> EXERCISE REQUIREMENTS
Please convert every line of text across all the records below into one numbered list, skipping any blank lines. Leave the pictures out of your answer.

> RECORDS SUPPLIED
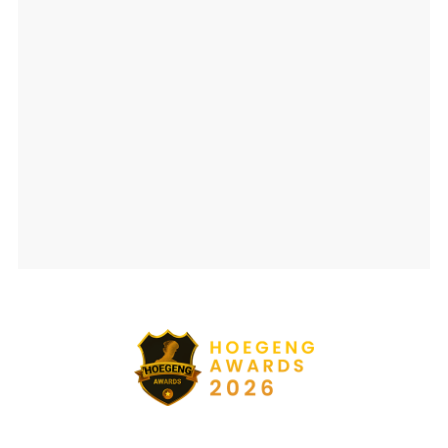
Ajang penghargaan persembahan detikcom bersama POLRI
kepada sosok polisi teladan. Usulkan polisi teladan di
sekitarmu!
5 Polisi Teladan Penerima
Hoegeng Awards 2026, Ini
Kategori dan Kiprahnya
IM57+ Sebut Hoegeng Awards
Jadi Motivasi Polri Jalankan
Amanat Konstitusi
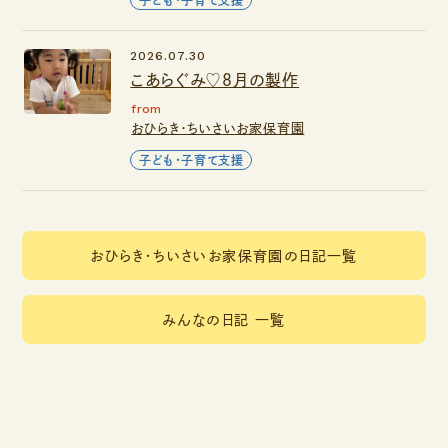
子ども・子育て支援
2026.07.30
こあらぐみ♡８月の製作
from
おひらき・ちいさいお家保育園
子ども・子育て支援
おひらき・ちいさいお家保育園の日記一覧
みんなの日記 一覧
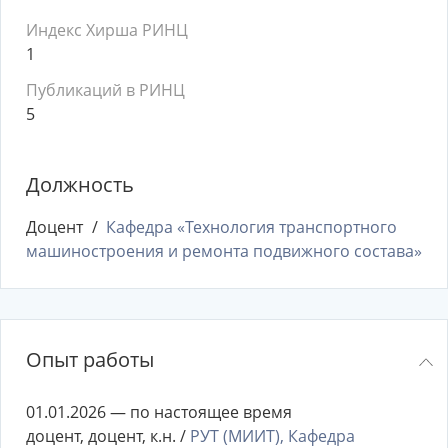
Индекс Хирша РИНЦ
1
Публикаций в РИНЦ
5
Должность
Доцент
Кафедра «Технология транспортного
машиностроения и ремонта подвижного состава»
Опыт работы
01.01.2026 — по настоящее время
доцент, доцент, к.н. /
РУТ (МИИТ), Кафедра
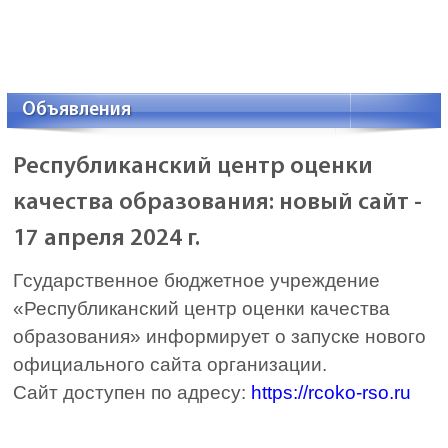
Объявления
Республиканский центр оценки
качества образования: новый сайт -
17 апреля 2024 г.
Гсударственное бюджетное учреждение
«Республиканский центр оценки качества
образования» информирует о запуске нового
официального сайта организации.
Сайт доступен по адресу:
https://rcoko-rso.ru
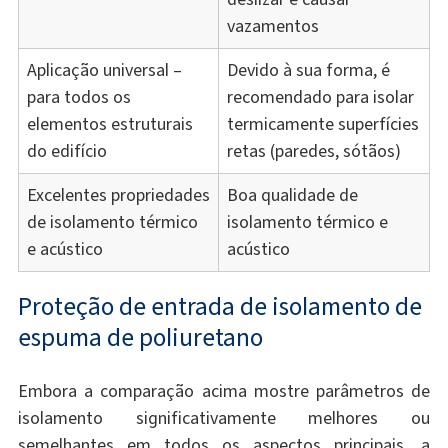
vazamentos
Aplicação universal –
Devido à sua forma, é
para todos os
recomendado para isolar
elementos estruturais
termicamente superfícies
do edifício
retas (paredes, sótãos)
Excelentes propriedades
Boa qualidade de
de isolamento térmico
isolamento térmico e
e acústico
acústico
Proteção de entrada de isolamento de
espuma de poliuretano
Embora a comparação acima mostre parâmetros de
isolamento significativamente melhores ou
semelhantes em todos os aspectos principais, a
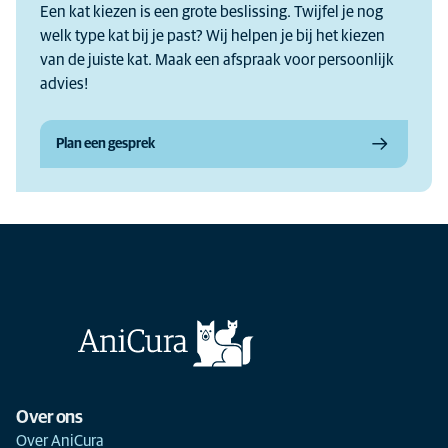
Een kat kiezen is een grote beslissing. Twijfel je nog
welk type kat bij je past? Wij helpen je bij het kiezen
van de juiste kat. Maak een afspraak voor persoonlijk
advies!
Plan een gesprek
Over ons
Over AniCura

> SOLUTION
1. Ajang penghargaan persembahan detikcom bersama POLRI
2. kepada sosok polisi teladan. Usulkan polisi teladan di
3. sekitarmu!
4. 5 Polisi Teladan Penerima
5. Hoegeng Awards 2026, Ini
6. Kategori dan Kiprahnya
7. IM57+ Sebut Hoegeng Awards
8. Jadi Motivasi Polri Jalankan
9. Amanat Konstitusi
10. 子ども・子育て支援
11. 2026.07.30
12. こあらぐみ♡８月の製作
13. from
14. おひらき・ちいさいお家保育園
15. 子ども・子育て支援
16. おひらき・ちいさいお家保育園の日記一覧
17. みんなの日記 一覧
18. Индекс Хирша РИНЦ
19. 1
20. Публикаций в РИНЦ
21. 5
22. Должность
23. Доцент
24. Кафедра «Технология транспортного
25. машиностроения и ремонта подвижного состава»
26. Опыт работы
27. 01.01.2026 — по настоящее время
28. доцент, доцент, к.н. /
29. РУТ (МИИТ), Кафедра
30. Объявления
31. Республиканский центр оценки
32. качества образования: новый сайт -
33. 17 апреля 2024 г.
34. Гсударственное бюджетное учреждение
35. «Республиканский центр оценки качества
36. образования» информирует о запуске нового
37. официального сайта организации.
38. Сайт доступен по адресу:
39. https://rcoko-rso.ru
40. vazamentos
41. Aplicação universal –
42. Devido à sua forma, é
43. para todos os
44. recomendado para isolar
45. elementos estruturais
46. termicamente superfícies
47. do edifício
48. retas (paredes, sótãos)
49. Excelentes propriedades
50. Boa qualidade de
51. de isolamento térmico
52. isolamento térmico e
53. e acústico
54. acústico
55. Proteção de entrada de isolamento de
56. espuma de poliuretano
57. Embora a comparação acima mostre parâmetros de
58. isolamento significativamente melhores ou
59. semelhantes em todos os aspectos principais, a
60. Een kat kiezen is een grote beslissing. Twijfel je nog
61. welk type kat bij je past? Wij helpen je bij het kiezen
62. van de juiste kat. Maak een afspraak voor persoonlijk
63. advies!
64. Plan een gesprek
65. Over ons
66. Over AniCura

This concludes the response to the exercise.